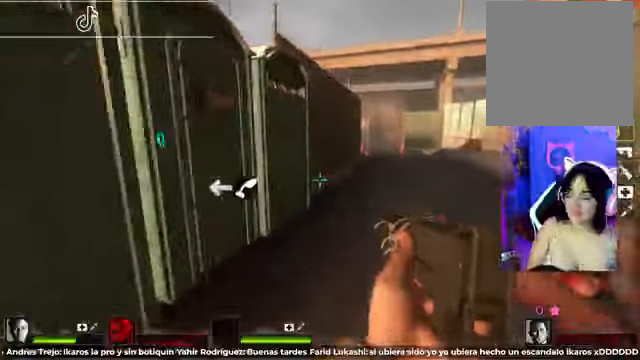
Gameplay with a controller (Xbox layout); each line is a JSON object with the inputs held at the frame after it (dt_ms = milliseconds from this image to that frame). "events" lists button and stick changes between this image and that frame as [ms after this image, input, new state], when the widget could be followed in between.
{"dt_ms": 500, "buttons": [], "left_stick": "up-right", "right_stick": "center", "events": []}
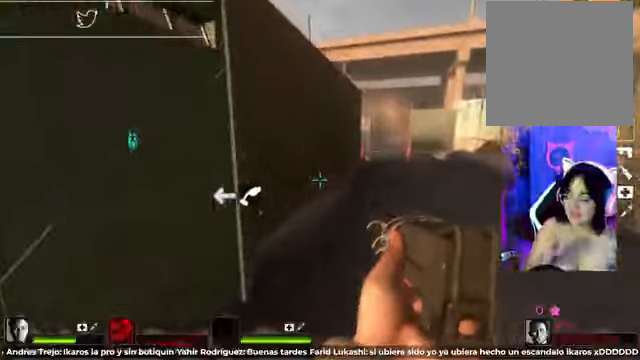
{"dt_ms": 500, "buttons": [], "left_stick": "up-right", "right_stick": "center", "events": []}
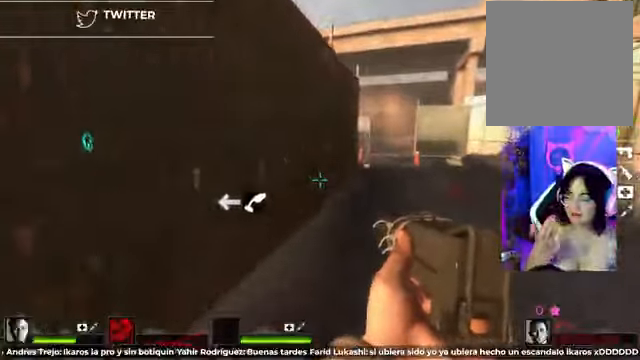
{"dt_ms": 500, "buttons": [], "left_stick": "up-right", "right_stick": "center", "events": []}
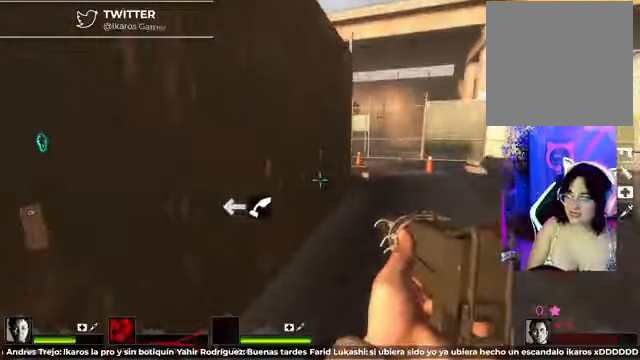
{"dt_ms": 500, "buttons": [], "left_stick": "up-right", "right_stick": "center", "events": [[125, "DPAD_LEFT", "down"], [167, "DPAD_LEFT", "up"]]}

================

- **Task details**:
Transcribe each entry above character for character, omitting pictures.

- **Response to this task**:
Gameplay with a controller (Xbox layout); each line is a JSON object with the inputs held at the frame after it (dt_ms = milliseconds from this image to that frame). "events" lists button and stick changes between this image and that frame as [ms after this image, input, new state], when the widget could be followed in between.
{"dt_ms": 500, "buttons": [], "left_stick": "up-right", "right_stick": "center", "events": []}
{"dt_ms": 500, "buttons": [], "left_stick": "up-right", "right_stick": "center", "events": []}
{"dt_ms": 500, "buttons": [], "left_stick": "up-right", "right_stick": "center", "events": []}
{"dt_ms": 500, "buttons": [], "left_stick": "up-right", "right_stick": "center", "events": [[125, "DPAD_LEFT", "down"], [167, "DPAD_LEFT", "up"]]}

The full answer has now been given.